EXERCISE
Reproduce the listing below exactly, minus its pictures.

DATA SUPPLIED

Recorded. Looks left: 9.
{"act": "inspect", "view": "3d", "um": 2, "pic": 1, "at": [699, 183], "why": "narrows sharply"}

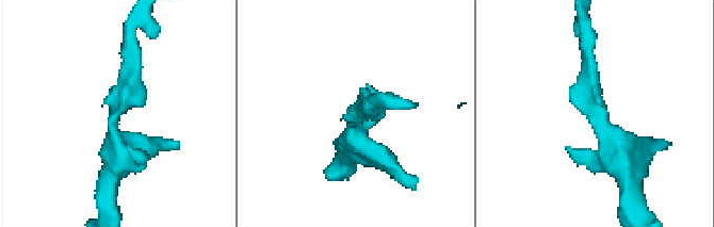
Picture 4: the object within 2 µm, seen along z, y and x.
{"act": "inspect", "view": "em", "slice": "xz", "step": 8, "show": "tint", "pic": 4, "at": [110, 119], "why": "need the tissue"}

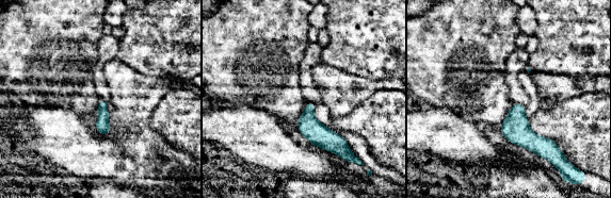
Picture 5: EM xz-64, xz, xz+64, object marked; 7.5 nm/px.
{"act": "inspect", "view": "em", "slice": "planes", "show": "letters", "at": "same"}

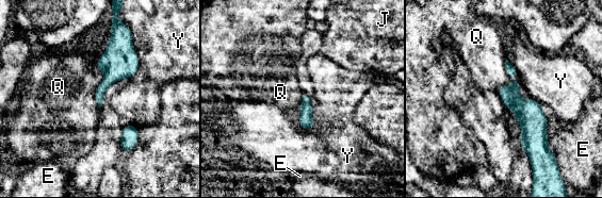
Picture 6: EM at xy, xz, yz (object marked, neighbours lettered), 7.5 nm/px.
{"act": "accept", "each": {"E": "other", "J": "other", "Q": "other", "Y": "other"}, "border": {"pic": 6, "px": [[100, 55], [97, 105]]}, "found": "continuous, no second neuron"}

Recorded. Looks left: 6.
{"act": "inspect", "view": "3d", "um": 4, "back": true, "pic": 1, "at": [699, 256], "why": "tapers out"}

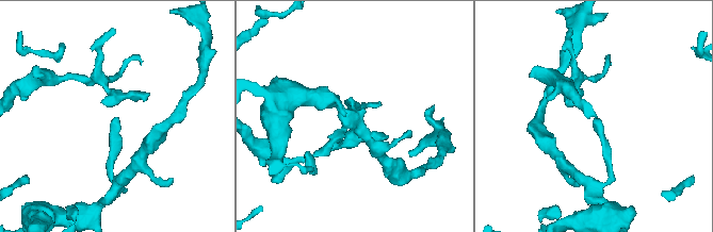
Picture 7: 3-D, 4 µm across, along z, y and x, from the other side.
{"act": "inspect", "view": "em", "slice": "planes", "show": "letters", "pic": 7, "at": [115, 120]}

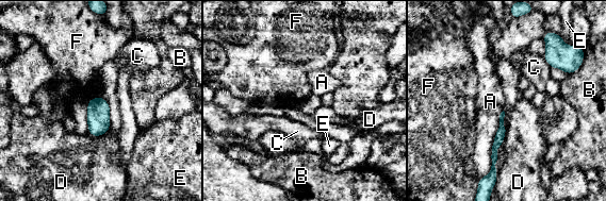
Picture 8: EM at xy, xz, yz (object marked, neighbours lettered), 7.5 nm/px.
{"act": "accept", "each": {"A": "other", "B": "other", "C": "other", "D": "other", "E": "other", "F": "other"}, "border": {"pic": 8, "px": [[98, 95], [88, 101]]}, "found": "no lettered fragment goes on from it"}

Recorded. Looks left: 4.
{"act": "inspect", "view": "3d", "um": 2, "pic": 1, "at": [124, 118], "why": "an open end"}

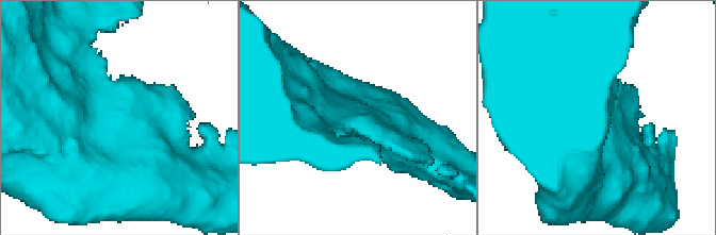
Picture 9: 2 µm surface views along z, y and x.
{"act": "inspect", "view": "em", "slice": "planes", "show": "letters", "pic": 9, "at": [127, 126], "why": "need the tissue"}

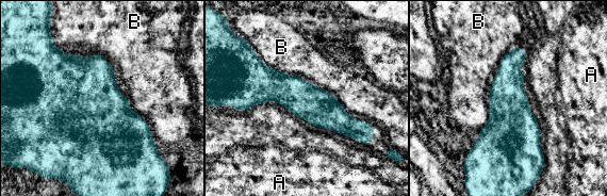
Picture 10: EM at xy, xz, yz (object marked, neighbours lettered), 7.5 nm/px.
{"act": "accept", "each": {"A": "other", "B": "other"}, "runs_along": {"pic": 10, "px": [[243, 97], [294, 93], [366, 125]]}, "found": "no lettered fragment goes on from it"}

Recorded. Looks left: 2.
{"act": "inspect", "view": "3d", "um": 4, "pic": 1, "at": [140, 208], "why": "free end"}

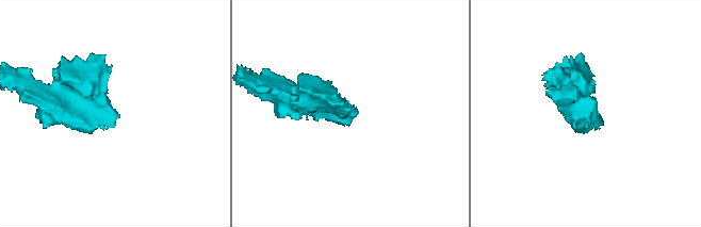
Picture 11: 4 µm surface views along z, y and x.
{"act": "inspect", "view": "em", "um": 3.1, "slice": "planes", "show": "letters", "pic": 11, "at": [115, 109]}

RESULT
Recorded. Looks left: 9.
{"act": "inspect", "view": "3d", "um": 2, "pic": 1, "at": [699, 183], "why": "narrows sharply"}

Picture 4: the object within 2 µm, seen along z, y and x.
{"act": "inspect", "view": "em", "slice": "xz", "step": 8, "show": "tint", "pic": 4, "at": [110, 119], "why": "need the tissue"}

Picture 5: EM xz-64, xz, xz+64, object marked; 7.5 nm/px.
{"act": "inspect", "view": "em", "slice": "planes", "show": "letters", "at": "same"}

Picture 6: EM at xy, xz, yz (object marked, neighbours lettered), 7.5 nm/px.
{"act": "accept", "each": {"E": "other", "J": "other", "Q": "other", "Y": "other"}, "border": {"pic": 6, "px": [[100, 55], [97, 105]]}, "found": "continuous, no second neuron"}

Recorded. Looks left: 6.
{"act": "inspect", "view": "3d", "um": 4, "back": true, "pic": 1, "at": [699, 256], "why": "tapers out"}

Picture 7: 3-D, 4 µm across, along z, y and x, from the other side.
{"act": "inspect", "view": "em", "slice": "planes", "show": "letters", "pic": 7, "at": [115, 120]}

Picture 8: EM at xy, xz, yz (object marked, neighbours lettered), 7.5 nm/px.
{"act": "accept", "each": {"A": "other", "B": "other", "C": "other", "D": "other", "E": "other", "F": "other"}, "border": {"pic": 8, "px": [[98, 95], [88, 101]]}, "found": "no lettered fragment goes on from it"}

Recorded. Looks left: 4.
{"act": "inspect", "view": "3d", "um": 2, "pic": 1, "at": [124, 118], "why": "an open end"}

Picture 9: 2 µm surface views along z, y and x.
{"act": "inspect", "view": "em", "slice": "planes", "show": "letters", "pic": 9, "at": [127, 126], "why": "need the tissue"}

Picture 10: EM at xy, xz, yz (object marked, neighbours lettered), 7.5 nm/px.
{"act": "accept", "each": {"A": "other", "B": "other"}, "runs_along": {"pic": 10, "px": [[243, 97], [294, 93], [366, 125]]}, "found": "no lettered fragment goes on from it"}

Recorded. Looks left: 2.
{"act": "inspect", "view": "3d", "um": 4, "pic": 1, "at": [140, 208], "why": "free end"}

Picture 11: 4 µm surface views along z, y and x.
{"act": "inspect", "view": "em", "um": 3.1, "slice": "planes", "show": "letters", "pic": 11, "at": [115, 109]}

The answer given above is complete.